__Texto da página__:
>>>>>

7. Stellenbosch e winelands
Stellenbosch está encravada na região conhecida como Cape Winelands, ou Vinhedos do Cabo – grande área produtora de vinhos da África do Sul. A 40 minutos de carro da Cidade do Cabo, foi fundada pelos holandeses em 1679 e é isso que a faz tão diferente: ao longo de ruas arborizadas, a arquitetura holandesa, georgiana e vitoriana reflete três séculos de ocupação.
Além disso, a Universidade de Stellenbosch, uma das mais conceituadas do mundo, é também um célebre centro de aprendizagem para fabricantes de vinho. Ao redor de Stellenbosch, mais de 150 vinícolas e propriedades abrem as portas a visitantes para que se possa relaxar, beber e comer – muuuuuito bem – no ambiente dos vinhedos. O cúmulo do glamour é fazer esse passeio com os carros antigos da Time Warp Car. Preço: a partir de R2.800/dia.
Uma chance a Joanesburgo
Jo’burg, como é carinhosamente chamada por seus moradores, nasceu na corrida do ouro nos anos 1880. Cresceu cosmopolita, tornou-se a maior cidade da África do Sul e, não, nunca foi a capital do país como muitos pensam. Fascinante do ponto de vista histórico e político, mergulhou em mais discórdia e crimes quando o Apartheid terminou nos anos 1990. O tempo tem se encarregado de mudar isso e a verdade é que Joanesburgo merece mesmo uma chance. Dois dias visitando o mítico Soweto, o descolado Maboneng e o Museu do Apartheid vão despertar tanto amor que você sairá daqui chamando essa metrópole durona por seu singelo apelido também.

<<<<<

__Enunciado 1__: Relacione os estilos arquitetônicos citados no texto sobre Stellenbosch e Joanesburgo.
__Enunciado 2__: Prossiga com o texto sobre Stellenbosch e Joanesburgo a partir da última frase apresentada.
Os dados não têm relação com o texto sobre Stellenbosch e Joanesburgo.

__Linhas de dados__:

>>>>>

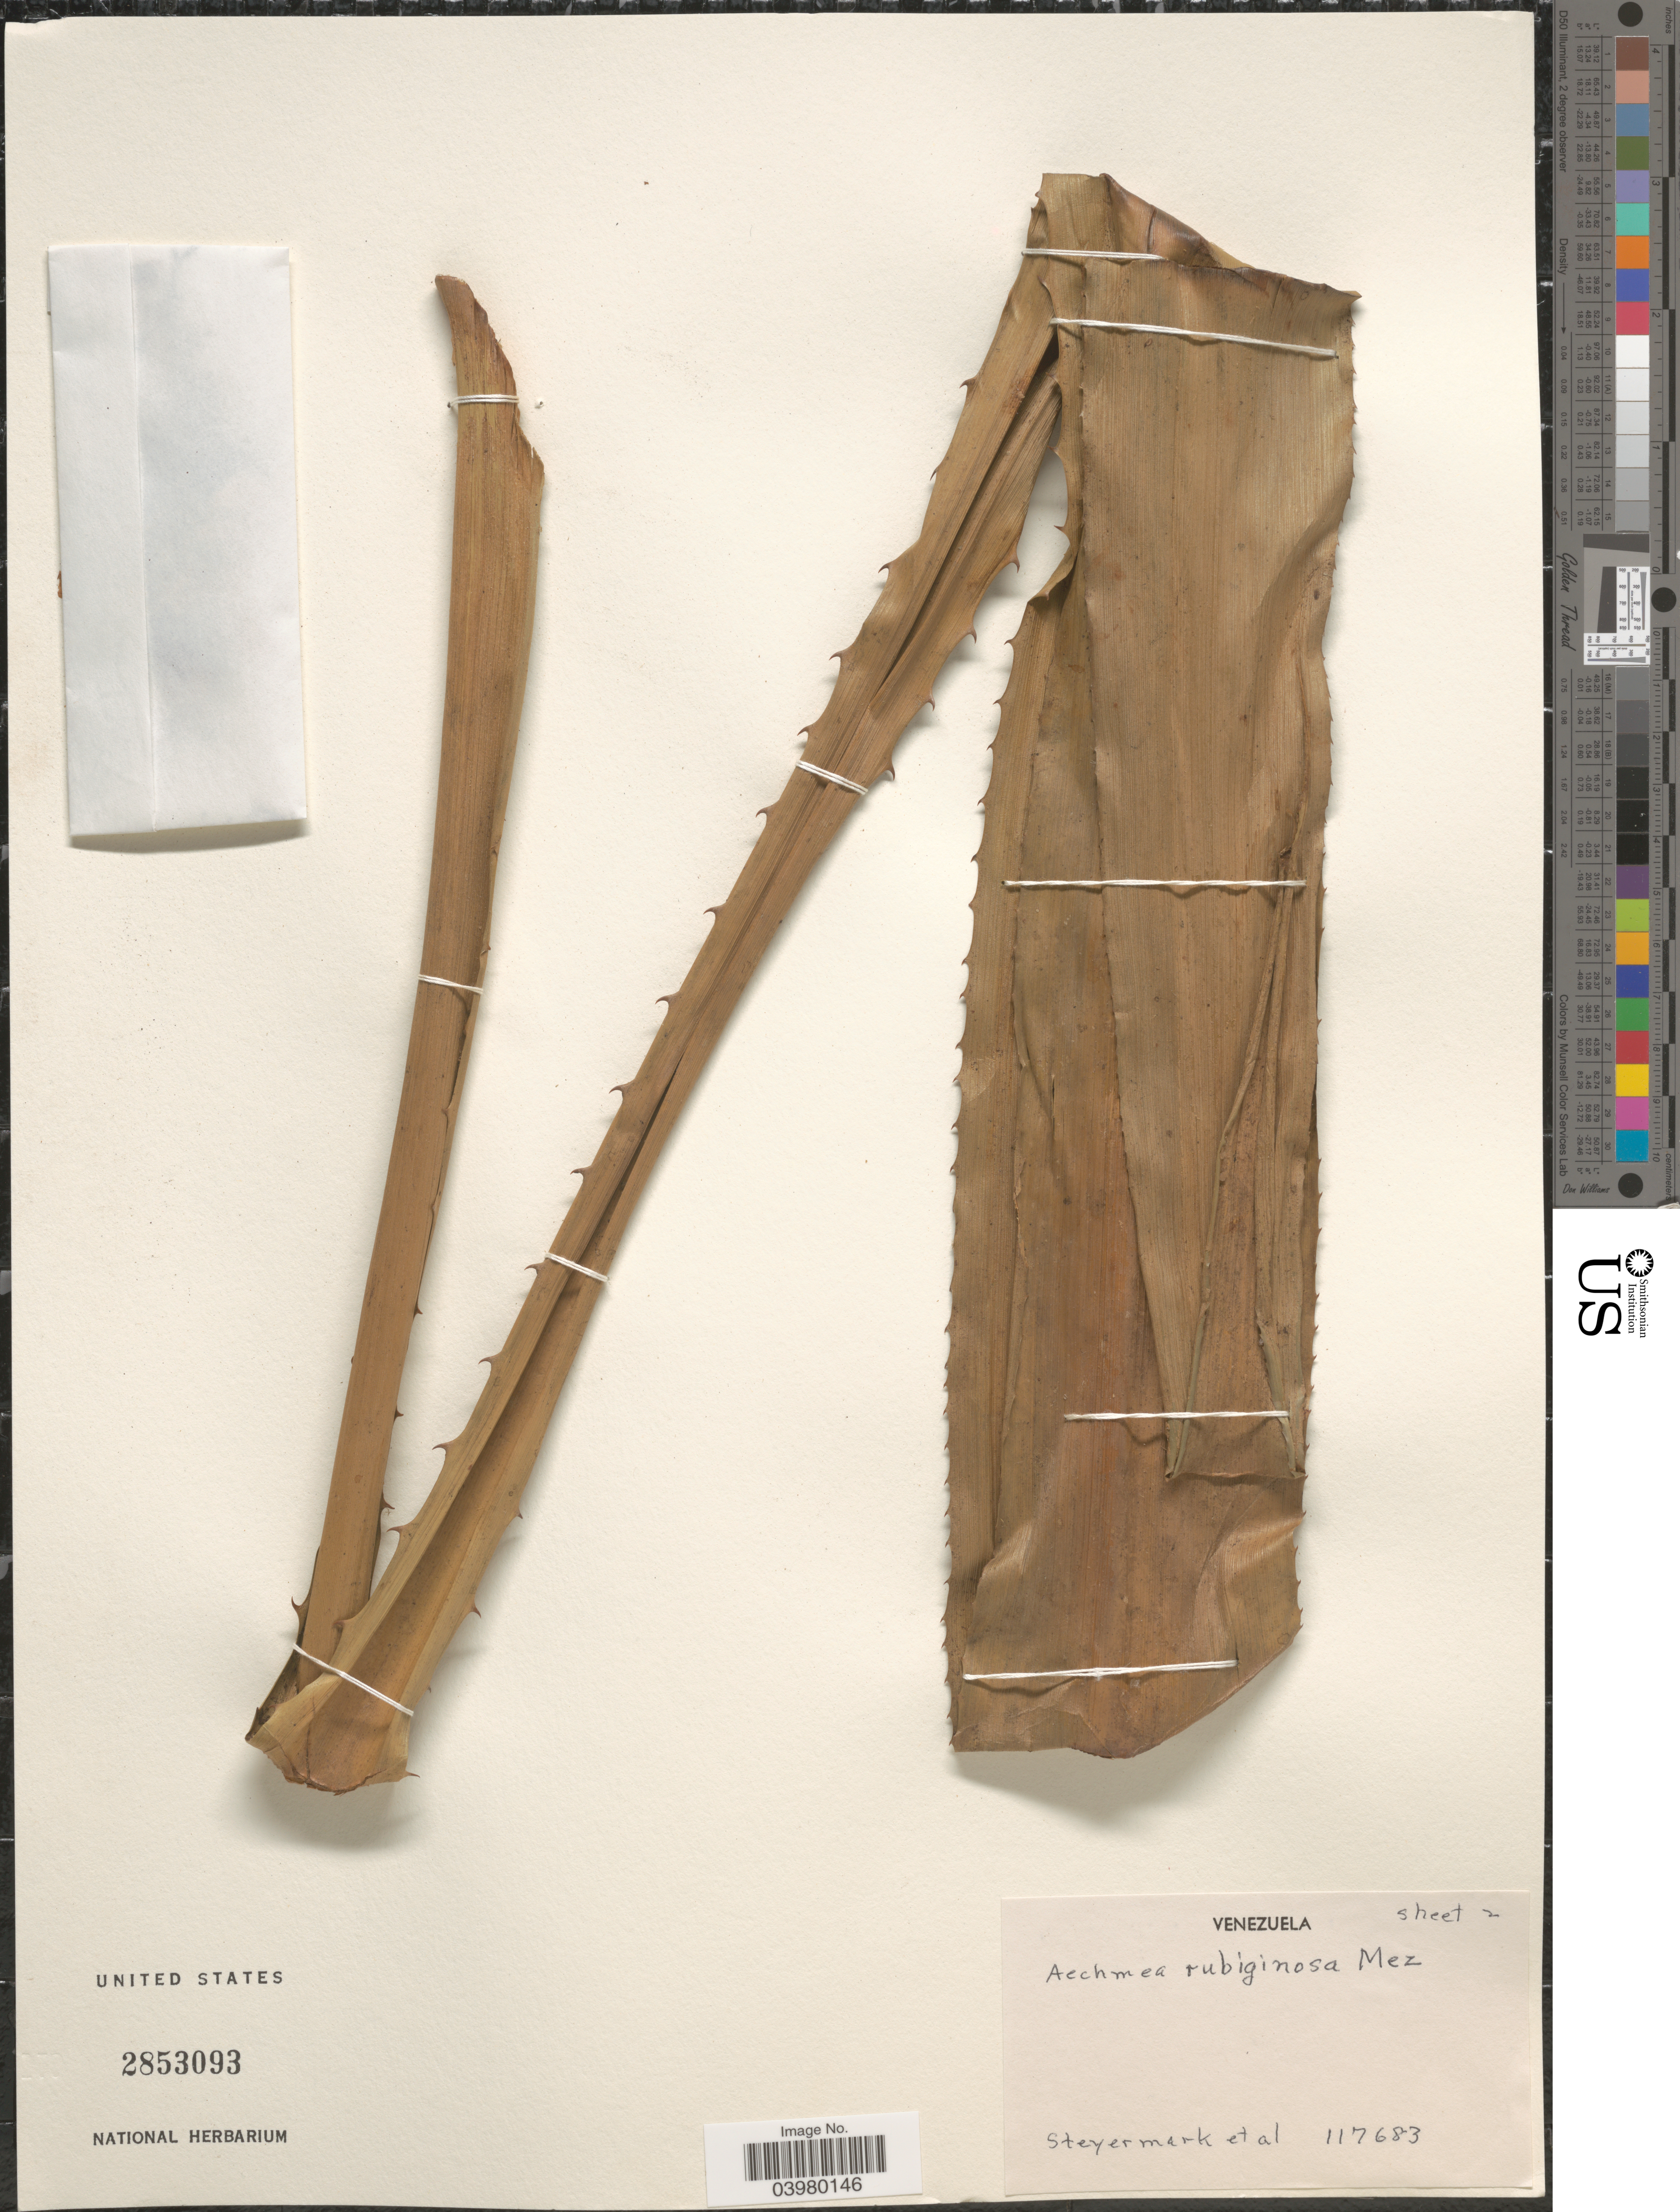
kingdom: Plantae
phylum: Tracheophyta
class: Liliopsida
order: Poales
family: Bromeliaceae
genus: Aechmea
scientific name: Aechmea rubiginosa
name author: Mez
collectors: Steyermark, -- & et al.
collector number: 117683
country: Venezuela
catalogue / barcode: US 2853093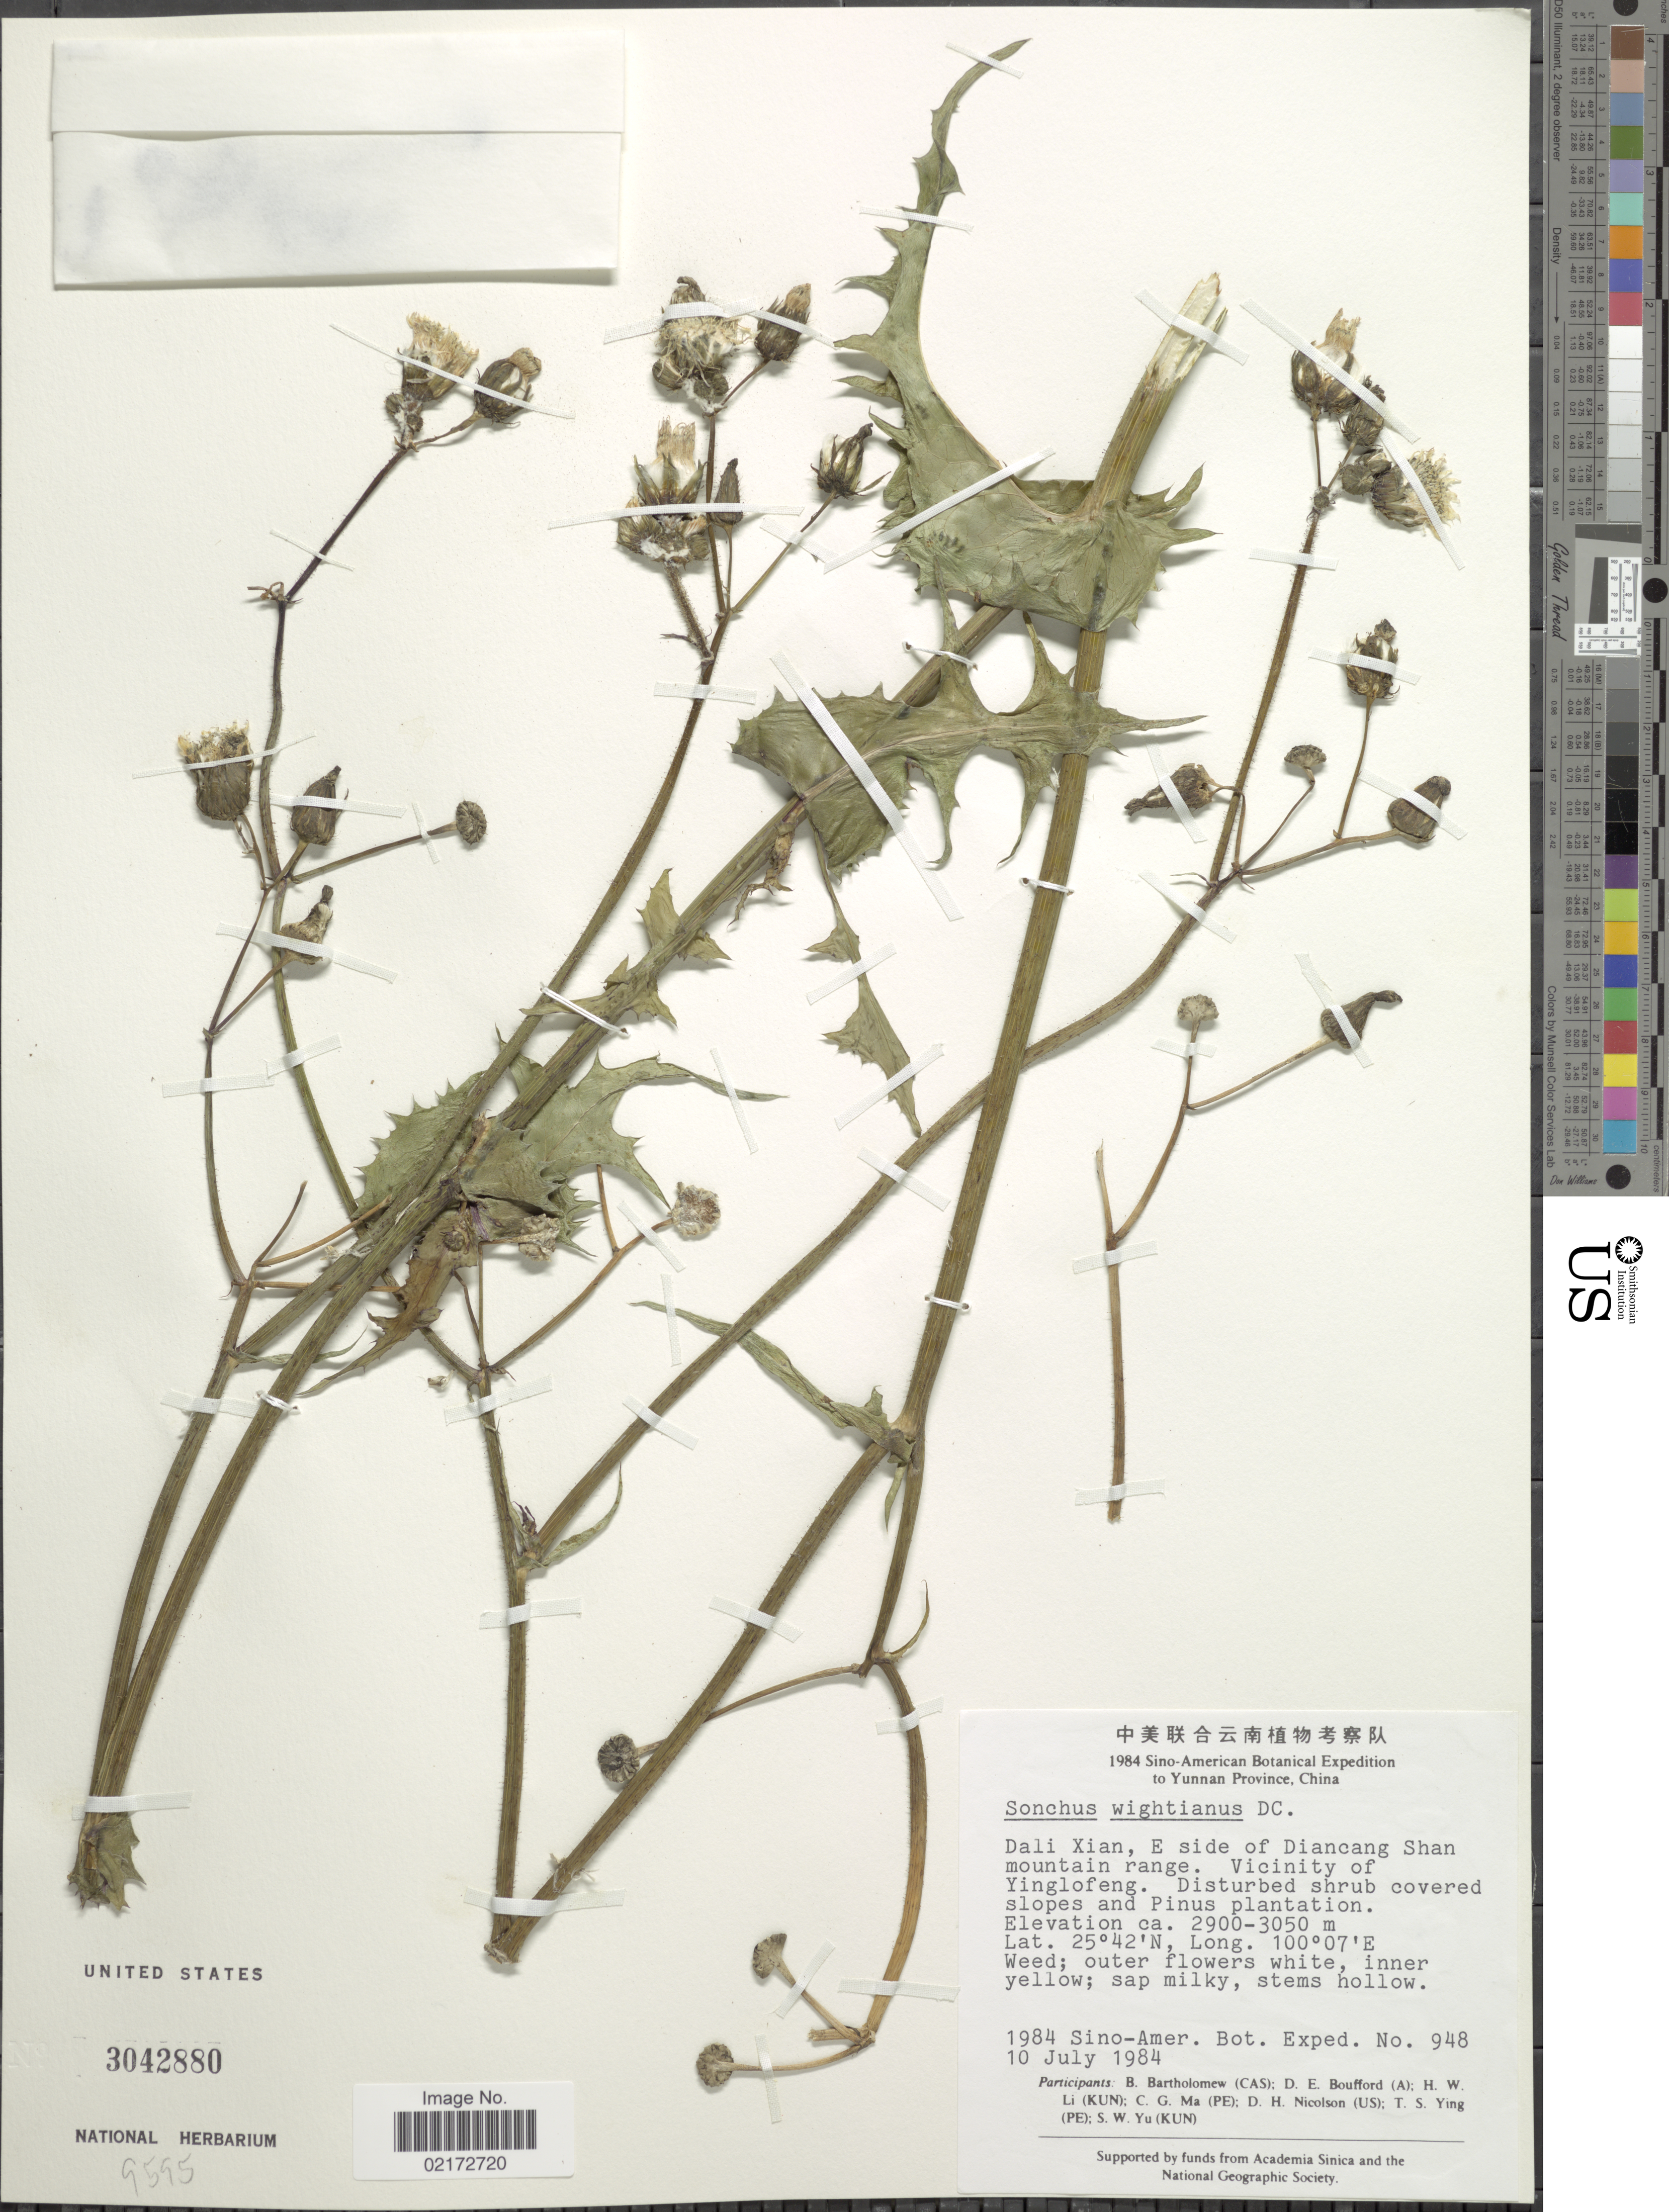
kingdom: Plantae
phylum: Tracheophyta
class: Magnoliopsida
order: Asterales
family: Asteraceae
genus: Sonchus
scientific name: Sonchus wightianus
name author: DC.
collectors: Sino-Amer. Bot. Exped. 1984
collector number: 948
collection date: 1984-07-10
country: China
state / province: Yunnan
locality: Yunnan Province. Dali Xian, E side of Diancang Shan mountain range. Vicinity of Yinglofeng.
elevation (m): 2900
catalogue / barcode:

<<<<<

__Resposta 1__: holandesa, georgiana, vitoriana

__Resposta 2__:
1. Soweto
Durante o Apartheid os negros foram obrigados a viver longe dos brancos em zonas residenciais que mal dispunham de estrutura básica como energia elétrica ou sistema de esgoto. Chamadas de townships, ao longo dos anos essas cidades negras ganharam importância na herança cultural da África do Sul, existem até hoje e a mais emblemática delas é Soweto.
A quase 20 quilômetros do centro de Joanesburgo, com cerca de 3,5 milhões de habitantes, Soweto foi lar de dois prêmios Nobel da Paz (Nelson Mandela e o arcebispo militante Desmond Tutu, cujas casas são abertas à visitação na rua Vilazaki). Também guarda o emocionante memorial Hector Petersen: tributo a um garoto de 13 anos morto pela polícia durante um protesto de estudantes que estourou em 1976 contra a imposição do afrikaans (idioma derivado do holandês) nas escolas sul-africanas. A igreja católica Regina Mundi lembra o episódio sangrento – que provocou centenas de vítimas – com marcas de bala que perduram até hoje nas paredes. Os vitrais e um guia da igreja contam o episódio com detalhes. Depois da queda do Apartheid as condições em Soweto começaram a melhorar e o lugar passou a utilizar seu legado de centro da luta pela igualdade para atrair o turismo internacional.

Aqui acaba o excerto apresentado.